For single-frequency receivers, real-time ionospheric correction may be achieved by downloading electron content (TEC) maps from GDGPS or IGS. Precision is worse compared to the dual-frequency case.

Ephemerides

Ephemerides are precise measurements of the GNSS satellites' orbits, made by the geodetic community (the International GNSS Service and other public and private organizations) with global networks of ground stations. Satellite navigation works on the principle that the satellites' positions at any given time are known, but in practice, micrometeoroid impacts, variation in solar radiation pressure, and so on mean that orbits are not perfectly predictable. The ephemerides that the satellites broadcast are earlier forecasts, up to a few hours old, and are less accurate (by up to a few meters) than carefully processed observations of where the satellites actually were. Therefore, if a GNSS receiver system stores raw observations, they can be processed later against a more accurate ephemeris than what was in the GNSS messages, yielding more accurate position estimates than what would be possible with standard realtime calculations. This post-processing technique has long been standard for GNSS applications that need high accuracy.

The International GNSS Service (IGS) uses its global network of monitoring stations to produce higher-accuracy ephemerides and clock drift data for the GPS satellites. The IGS produces and archives the coarse estimates broadcast by the satellites, a finer ultra-rapid observation and prediction published four times per day (~5 cm), an even finer "rapid" data from daily post-processing (~2.5 cm), and the finest "final" data published weekly (~2.5 cm). The ultra-rapid prediction can be used in real time to obtain higher-accuracy results. The other data can be used on recorded GPS data to produce even better-accuracy results after the fact. Weekly final ephemerides are offered for GLONASS. Data pipelines for additional GNSS systems are still being tested.

NASA JPL operates the Global Differential GPS (GDGPS) system using a global network of stations. GDGPS disseminates real-time orbit (once per second, latency ~5 seconds; accuracy ~20 cm) and clock corrections and supports a wider range of GNSS networks beyond GPS (GLONASS, BeiDou, Galileo, and QZSS). GDGPS feeds into APPS (Automatic Precise Positioning Service) of JPL, which uses these streams to apply in near realtime the same kind of correction that used to be done in post-processing.

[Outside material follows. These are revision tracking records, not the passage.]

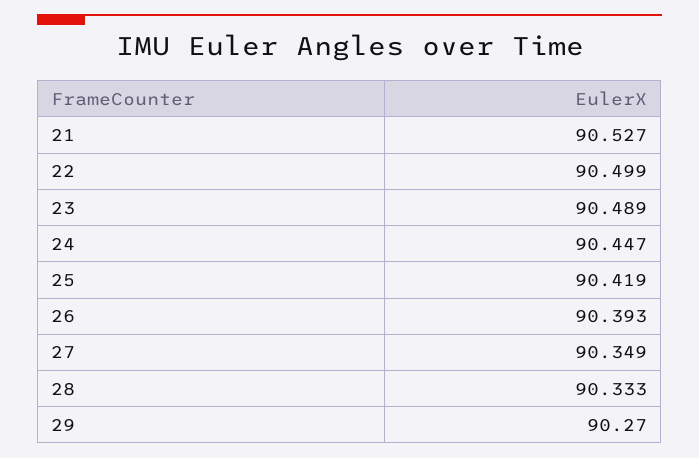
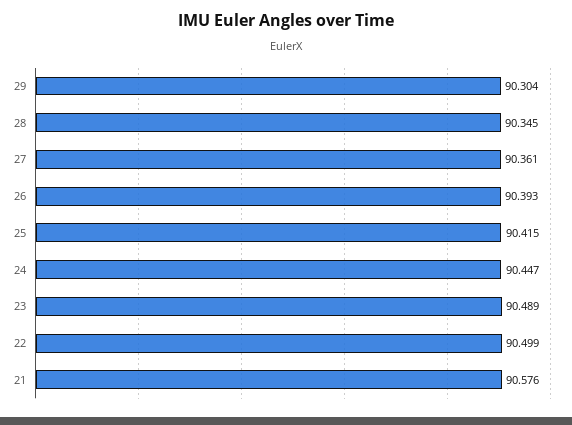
21: 90.527 -> 90.576
25: 90.419 -> 90.415
27: 90.349 -> 90.361
28: 90.333 -> 90.345
29: 90.27 -> 90.304

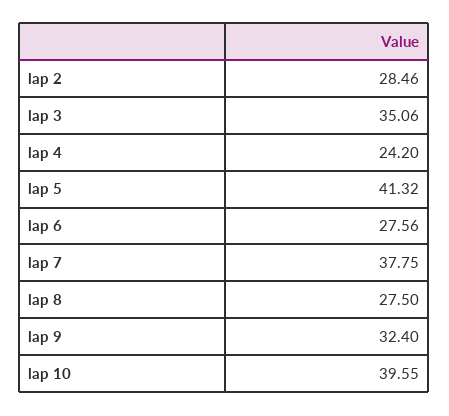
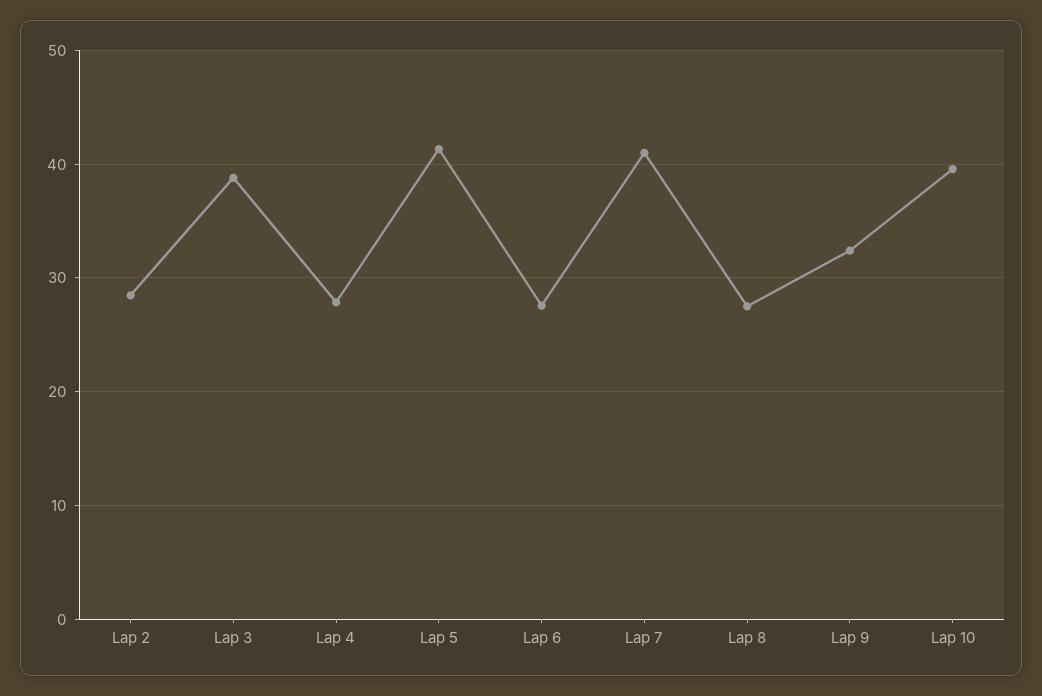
lap 3: 35.06 -> 39
lap 4: 24.2 -> 28
lap 7: 37.75 -> 41

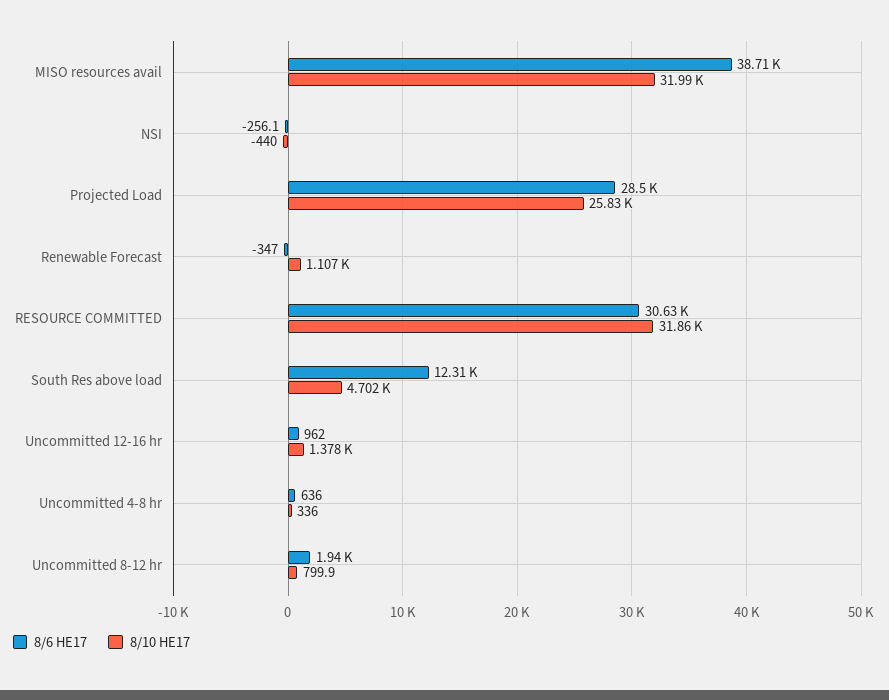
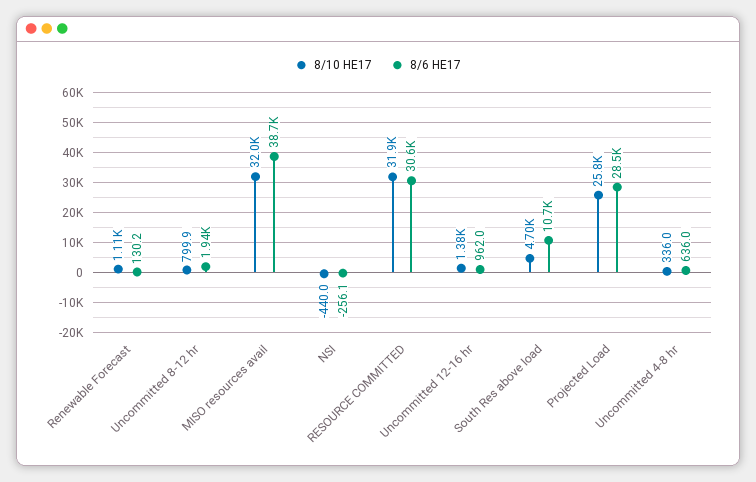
8/6 HE17, Renewable Forecast: -347 -> 130.2
8/6 HE17, South Res above load: 12310 -> 10700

NASA JPL also produces higher-latency but also higher-accuracy "ultra-rapid", "rapid", and "final" orbit and clock values for the GPS constellation through its GipsyX service, a service quite similar to its IGS counterpart.

Other additional data

Near-real-time ionospheric delay, ephemerides, and clock drift can alternatively be obtained from GNSS augmentation systems such as European Geostationary Navigation Overlay Service. Some systems such as MADOCA-PPP of Quasi-Zenith Satellite System, PVS of Southern Positioning Augmentation Network, and HAS of Galileo are explicitly designed for PPP use.

Higher-precision, "final" ionospheric and troposheric delay data can also be obtained from the IGS for later re-analysis.

Applications

Precise positioning is increasingly used in the fields including robotics, autonomous navigation, agriculture, construction, and mining.

The major weaknesses of PPP, compared with conventional consumer GNSS methods, are that it takes more processing power, it requires an outside ephemeris correction stream, and it takes some time (up to tens of minutes) to converge to full accuracy. This makes it relatively unappealing for applications such as fleet tracking, where centimeter-scale precision is generally not worth the extra complexity, and more useful in areas like robotics, where there may already be an assumption of onboard processing power and frequent data transfer.

NASA JPL operates the Automatic Precise Positioning Service (APPS), a free on-line service that turns GNSS recordings into PPP-determined positions. It is supported by a fleet of dedicated computers running the GipsyX/RTGX software.